### Fragmento del documento
::::

Achille Mbembe nos ofrece otra clave: la ciudad colonial nunca desapareció, solo mutó. La lógica de ocupación persiste, pero ahora disfrazada de inversión, turismo y cosmopolitismo. En este sentido, la gentrificación actual es una continuación del colonialismo por otros medios. La ciudad se convierte en una trinchera, donde el acceso al café de especialidad o al coworking no es sólo una cuestión de gusto, sino una declaración de pertenencia.

Lo más alarmante es que el debate público en México ha comenzado a moralizar estas tensiones. Se acusa a los críticos del modelo gentrificador de ser cerrados, antimodernos, incluso intolerantes. Pero como escribe la urbanista mexicana Rosalba Ledezma, no se trata de odiar al visitante, sino de amar el derecho a quedarse. Lo que está en juego no es el inglés en los menús ni el brunch de domingo, sino la permanencia de los cuerpos que han hecho ciudad desde abajo, con trabajo, historia, comunidad y memoria.

La presidenta, Claudia Sheinbaum, ha condenado recientemente las manifestaciones "discriminatorias" contra extranjeros en la capital. Tiene razón en señalar el riesgo de discursos excluyentes, pero se equivoca si no atiende su causa estructural. Porque si el Estado no garantiza un derecho a la vivienda digno, si normaliza el despojo por Airbnb, si convierte la ciudad en mercancía, entonces las emociones sociales se desviarán hacia chivos expiatorios.

El reto es enorme: cómo defender el derecho a la ciudad sin caer en esencialismos, cómo resistir la gentrificación sin fetichizar lo popular, cómo acoger al otro sin que eso signifique la expulsión de los de siempre. Y sobre todo: cómo imaginar una ciudad que no sea solo para los que pueden pagarla, sino también para los que la han sostenido en el anonimato de su precariedad.

Porque como decía Lefebvre, el derecho a la ciudad no es el derecho a consumirla, sino a rehacerla.

::::

### Ejercicio 1
Reproduce el fragmento sobre la gentrificación entre "El reto es enorme: cómo" y "a consumirla, sino a rehacerla.", ambos incluidos.
### Ejercicio 2
Responde con base en el fragmento sobre la gentrificación:
(a) ¿Qué profesión y nacionalidad se le atribuyen a Rosalba Ledezma?
(b) ¿Qué ha condenado recientemente la presidenta Claudia Sheinbaum?
(c) Según Lefebvre, ¿qué no es el derecho a la ciudad y qué es?
Las líneas que aparecen a continuación son material aparte, sin relación con el fragmento.

### Datos a continuación
::::

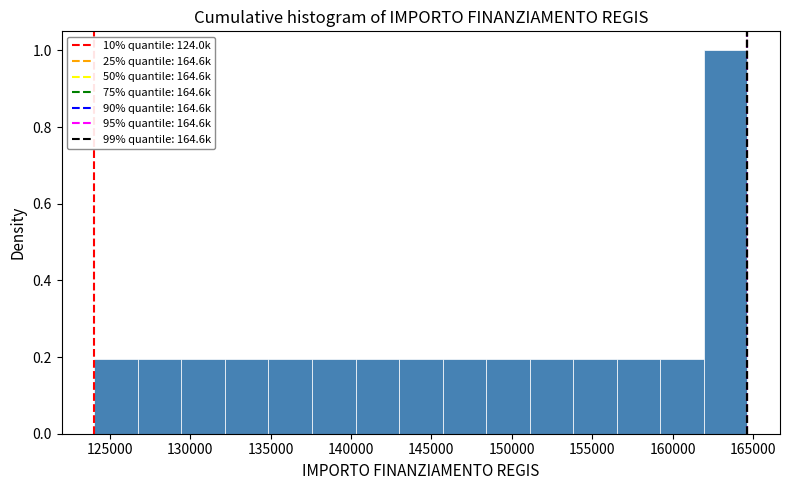

What is the height of the bar covering 137500 to 140500 on the x-axis? Neither the bar edges nor the heights are printed on the chart, so give them approximately, as read against the axes.

0.2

::::

### Resultado 1
El reto es enorme: cómo defender el derecho a la ciudad sin caer en esencialismos, cómo resistir la gentrificación sin fetichizar lo popular, cómo acoger al otro sin que eso signifique la expulsión de los de siempre. Y sobre todo: cómo imaginar una ciudad que no sea solo para los que pueden pagarla, sino también para los que la han sostenido en el anonimato de su precariedad.

Porque como decía Lefebvre, el derecho a la ciudad no es el derecho a consumirla, sino a rehacerla.

### Resultado 2
(a) Es urbanista y mexicana.
(b) Las manifestaciones "discriminatorias" contra extranjeros en la capital.
(c) No es el derecho a consumirla, sino a rehacerla.